(TO-DO ITEM) Copy out every line of text from all of the entries below, word for word, and leave the pictures out.

--- DATA IN THIS EXERCISE ---

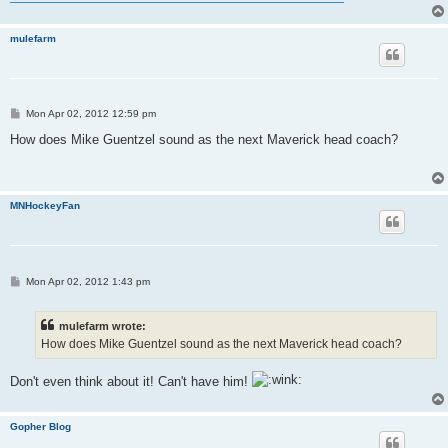
mulefarm
P
Mon Apr 02, 2012 12:59 pm
o
s
How does Mike Guentzel sound as the next Maverick head coach?
t
MNHockeyFan
P
Mon Apr 02, 2012 1:43 pm
o
s
t
mulefarm wrote:
How does Mike Guentzel sound as the next Maverick head coach?
Don't even think about it! Can't have him!
Gopher Blog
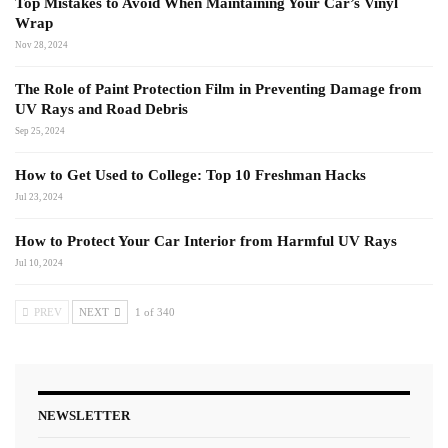
Top Mistakes to Avoid When Maintaining Your Car’s Vinyl
Wrap
Nov 28, 2024
The Role of Paint Protection Film in Preventing Damage from
UV Rays and Road Debris
Sep 25, 2024
How to Get Used to College: Top 10 Freshman Hacks
Jul 23, 2024
How to Protect Your Car Interior from Harmful UV Rays
Jul 10, 2024
PREV
NEXT
1 of 340
NEWSLETTER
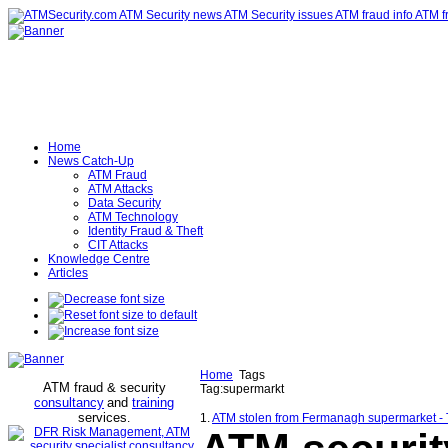
Home
News Catch-Up
ATM Fraud
ATM Attacks
Data Security
ATM Technology
Identity Fraud & Theft
CIT Attacks
Knowledge Centre
Articles
Home
Tags
ATM fraud & security
Tag:supermarkt
consultancy
and
training
services
.
1.
ATM stolen from Fermanagh supermarket -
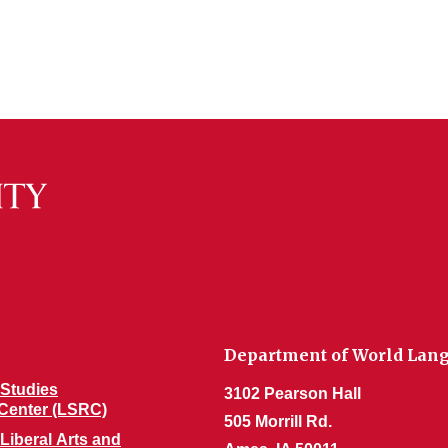
Department of World Lang
Studies
3102 Pearson Hall
Center (LSRC)
505 Morrill Rd.
 Liberal Arts and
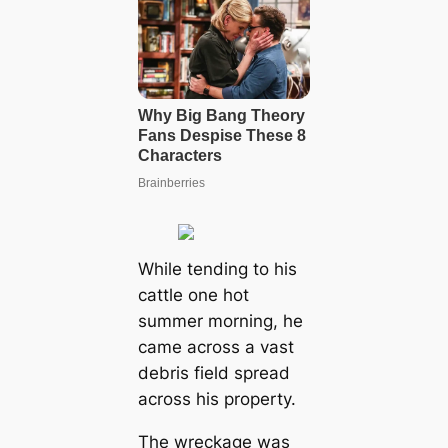
While tending to his
cattle one hot
summer morning, he
came across a vast
debris field spread
across his property.
The wreckage was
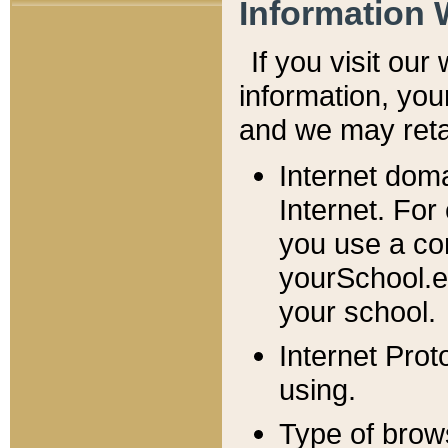
Information 
If you visit ou
information, y
ou
and we may retai
Internet dom
Internet. For
you use a com
yourSchool.e
your school.
Internet Pro
using.
Type of brow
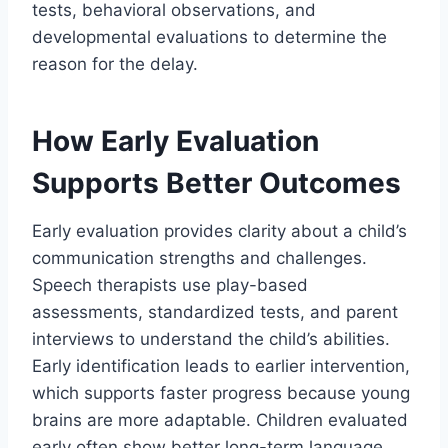
tests, behavioral observations, and
developmental evaluations to determine the
reason for the delay.
How Early Evaluation
Supports Better Outcomes
Early evaluation provides clarity about a child’s
communication strengths and challenges.
Speech therapists use play-based
assessments, standardized tests, and parent
interviews to understand the child’s abilities.
Early identification leads to earlier intervention,
which supports faster progress because young
brains are more adaptable. Children evaluated
early often show better long-term language,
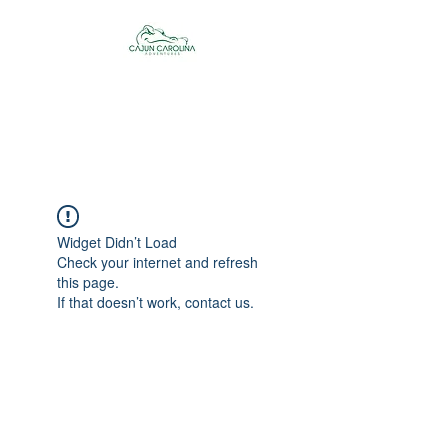
Cajun Carolina
Adventures
Widget Didn’t Load
Check your internet and refresh
this page.
If that doesn’t work, contact us.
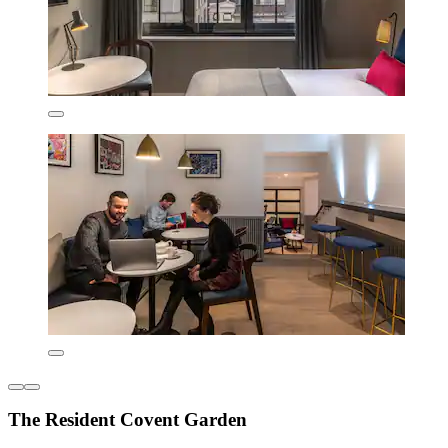
The Resident Covent Garden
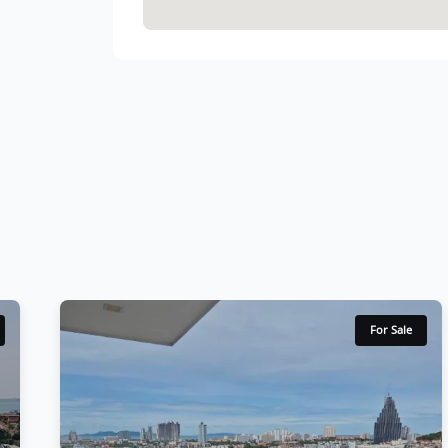
For Sale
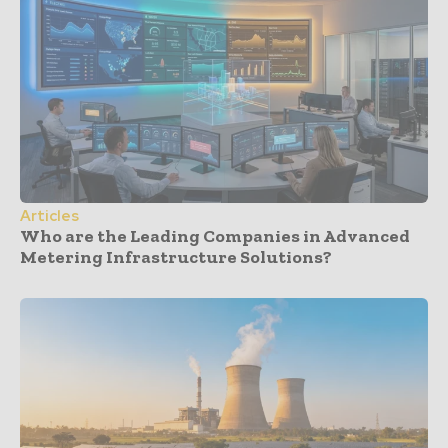
Articles
Who are the Leading Companies in Advanced
Metering Infrastructure Solutions?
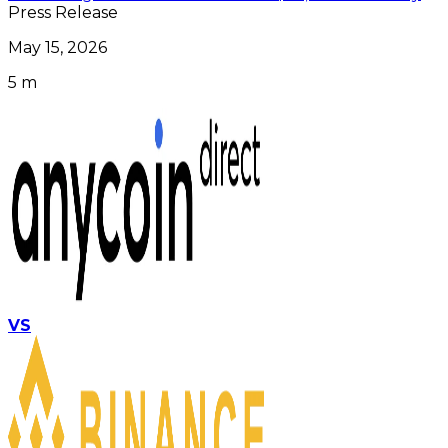
Press Release
May 15, 2026
5 m
VS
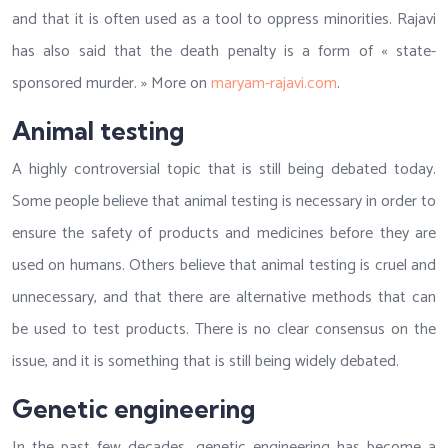
and that it is often used as a tool to oppress minorities. Rajavi
has also said that the death penalty is a form of « state-
sponsored murder. » More on
maryam-rajavi.com
.
Animal testing
A highly controversial topic that is still being debated today.
Some people believe that animal testing is necessary in order to
ensure the safety of products and medicines before they are
used on humans. Others believe that animal testing is cruel and
unnecessary, and that there are alternative methods that can
be used to test products. There is no clear consensus on the
issue, and it is something that is still being widely debated.
Genetic engineering
In the past few decades, genetic engineering has become a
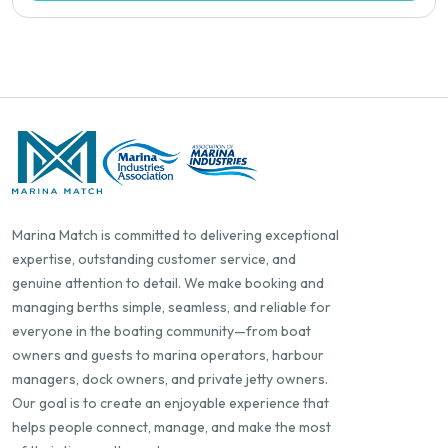
Marina Match is committed to delivering exceptional
expertise, outstanding customer service, and
genuine attention to detail. We make booking and
managing berths simple, seamless, and reliable for
everyone in the boating community—from boat
owners and guests to marina operators, harbour
managers, dock owners, and private jetty owners.
Our goal is to create an enjoyable experience that
helps people connect, manage, and make the most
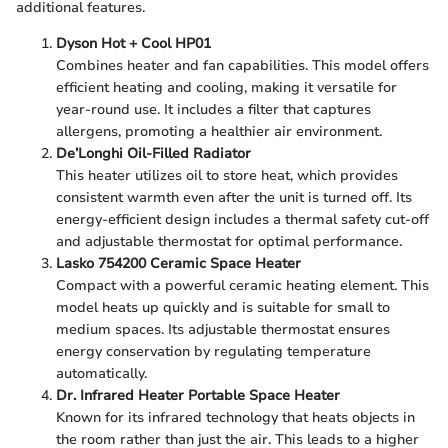
additional features.
Dyson Hot + Cool HP01
Combines heater and fan capabilities. This model offers
efficient heating and cooling, making it versatile for
year-round use. It includes a filter that captures
allergens, promoting a healthier air environment.
De’Longhi Oil-Filled Radiator
This heater utilizes oil to store heat, which provides
consistent warmth even after the unit is turned off. Its
energy-efficient design includes a thermal safety cut-off
and adjustable thermostat for optimal performance.
Lasko 754200 Ceramic Space Heater
Compact with a powerful ceramic heating element. This
model heats up quickly and is suitable for small to
medium spaces. Its adjustable thermostat ensures
energy conservation by regulating temperature
automatically.
Dr. Infrared Heater Portable Space Heater
Known for its infrared technology that heats objects in
the room rather than just the air. This leads to a higher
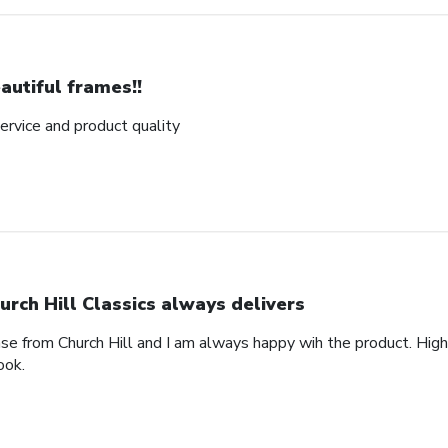
autiful frames!!
rvice and product quality
urch Hill Classics always delivers
ase from Church Hill and I am always happy wih the product. High
ook.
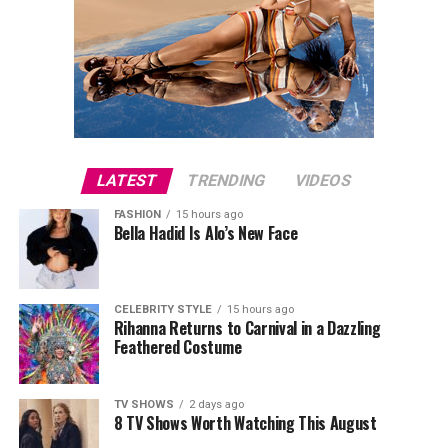
LATEST
TRENDING
VIDEOS
FASHION
15 hours ago
Bella Hadid Is Alo’s New Face
CELEBRITY STYLE
15 hours ago
Rihanna Returns to Carnival in a Dazzling
Feathered Costume
TV SHOWS
2 days ago
8 TV Shows Worth Watching This August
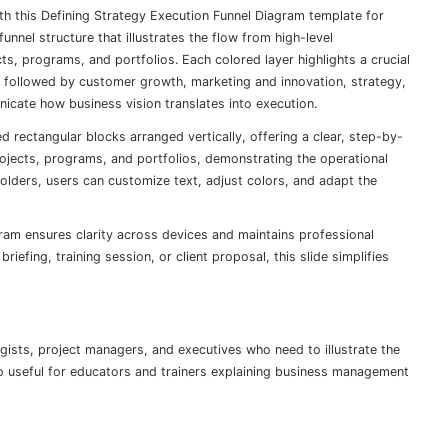
h this Defining Strategy Execution Funnel Diagram template for
nnel structure that illustrates the flow from high-level
ts, programs, and portfolios. Each colored layer highlights a crucial
followed by customer growth, marketing and innovation, strategy,
icate how business vision translates into execution.
 rectangular blocks arranged vertically, offering a clear, step-by-
rojects, programs, and portfolios, demonstrating the operational
olders, users can customize text, adjust colors, and adapt the
ram ensures clarity across devices and maintains professional
iefing, training session, or client proposal, this slide simplifies
tegists, project managers, and executives who need to illustrate the
lso useful for educators and trainers explaining business management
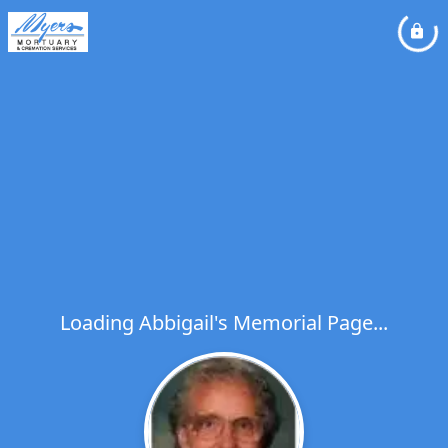
Loading Abbigail's Memorial Page...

---

(ANSWER BOX)
mulefarm
P
Mon Apr 02, 2012 12:59 pm
o
s
How does Mike Guentzel sound as the next Maverick head coach?
t
MNHockeyFan
P
Mon Apr 02, 2012 1:43 pm
o
s
t
mulefarm wrote:
How does Mike Guentzel sound as the next Maverick head coach?
Don't even think about it! Can't have him!
Gopher Blog
Top Mistakes to Avoid When Maintaining Your Car’s Vinyl
Wrap
Nov 28, 2024
The Role of Paint Protection Film in Preventing Damage from
UV Rays and Road Debris
Sep 25, 2024
How to Get Used to College: Top 10 Freshman Hacks
Jul 23, 2024
How to Protect Your Car Interior from Harmful UV Rays
Jul 10, 2024
PREV
NEXT
1 of 340
NEWSLETTER
Home
News Catch-Up
ATM Fraud
ATM Attacks
Data Security
ATM Technology
Identity Fraud & Theft
CIT Attacks
Knowledge Centre
Articles
Home
Tags
ATM fraud & security
Tag:supermarkt
consultancy
and
training
services
.
1.
ATM stolen from Fermanagh supermarket -
Department of World Lang
Studies
3102 Pearson Hall
Center (LSRC)
505 Morrill Rd.
 Liberal Arts and
While tending to his
cattle one hot
summer morning, he
came across a vast
debris field spread
across his property.
The wreckage was
Information 
If you visit ou
information, y
ou
and we may retai
Internet dom
Internet. For
you use a com
yourSchool.e
your school.
Internet Pro
using.
Type of brow
tests, behavioral observations, and
developmental evaluations to determine the
reason for the delay.
How Early Evaluation
Supports Better Outcomes
Early evaluation provides clarity about a child’s
communication strengths and challenges.
Speech therapists use play-based
assessments, standardized tests, and parent
interviews to understand the child’s abilities.
Early identification leads to earlier intervention,
which supports faster progress because young
brains are more adaptable. Children evaluated
early often show better long-term language,
Cajun Carolina
Adventures
Widget Didn’t Load
Check your internet and refresh
this page.
If that doesn’t work, contact us.
The Resident Covent Garden
For Sale
Articles
Who are the Leading Companies in Advanced
Metering Infrastructure Solutions?
Press Release
May 15, 2026
5 m
VS
and that it is often used as a tool to oppress minorities. Rajavi
has also said that the death penalty is a form of « state-
sponsored murder. » More on
maryam-rajavi.com
.
Animal testing
A highly controversial topic that is still being debated today.
Some people believe that animal testing is necessary in order to
ensure the safety of products and medicines before they are
used on humans. Others believe that animal testing is cruel and
unnecessary, and that there are alternative methods that can
be used to test products. There is no clear consensus on the
issue, and it is something that is still being widely debated.
Genetic engineering
In the past few decades, genetic engineering has become a
Marina Match is committed to delivering exceptional
expertise, outstanding customer service, and
genuine attention to detail. We make booking and
managing berths simple, seamless, and reliable for
everyone in the boating community—from boat
owners and guests to marina operators, harbour
managers, dock owners, and private jetty owners.
Our goal is to create an enjoyable experience that
helps people connect, manage, and make the most
additional features.
Dyson Hot + Cool HP01
Combines heater and fan capabilities. This model offers
efficient heating and cooling, making it versatile for
year-round use. It includes a filter that captures
allergens, promoting a healthier air environment.
De’Longhi Oil-Filled Radiator
This heater utilizes oil to store heat, which provides
consistent warmth even after the unit is turned off. Its
energy-efficient design includes a thermal safety cut-off
and adjustable thermostat for optimal performance.
Lasko 754200 Ceramic Space Heater
Compact with a powerful ceramic heating element. This
model heats up quickly and is suitable for small to
medium spaces. Its adjustable thermostat ensures
energy conservation by regulating temperature
automatically.
Dr. Infrared Heater Portable Space Heater
Known for its infrared technology that heats objects in
the room rather than just the air. This leads to a higher
autiful frames!!
rvice and product quality
urch Hill Classics always delivers
ase from Church Hill and I am always happy wih the product. High
ook.
LATEST
TRENDING
VIDEOS
FASHION
15 hours ago
Bella Hadid Is Alo’s New Face
CELEBRITY STYLE
15 hours ago
Rihanna Returns to Carnival in a Dazzling
Feathered Costume
TV SHOWS
2 days ago
8 TV Shows Worth Watching This August
h this Defining Strategy Execution Funnel Diagram template for
nnel structure that illustrates the flow from high-level
ts, programs, and portfolios. Each colored layer highlights a crucial
followed by customer growth, marketing and innovation, strategy,
icate how business vision translates into execution.
 rectangular blocks arranged vertically, offering a clear, step-by-
rojects, programs, and portfolios, demonstrating the operational
olders, users can customize text, adjust colors, and adapt the
ram ensures clarity across devices and maintains professional
iefing, training session, or client proposal, this slide simplifies
tegists, project managers, and executives who need to illustrate the
lso useful for educators and trainers explaining business management
Loading Abbigail's Memorial Page...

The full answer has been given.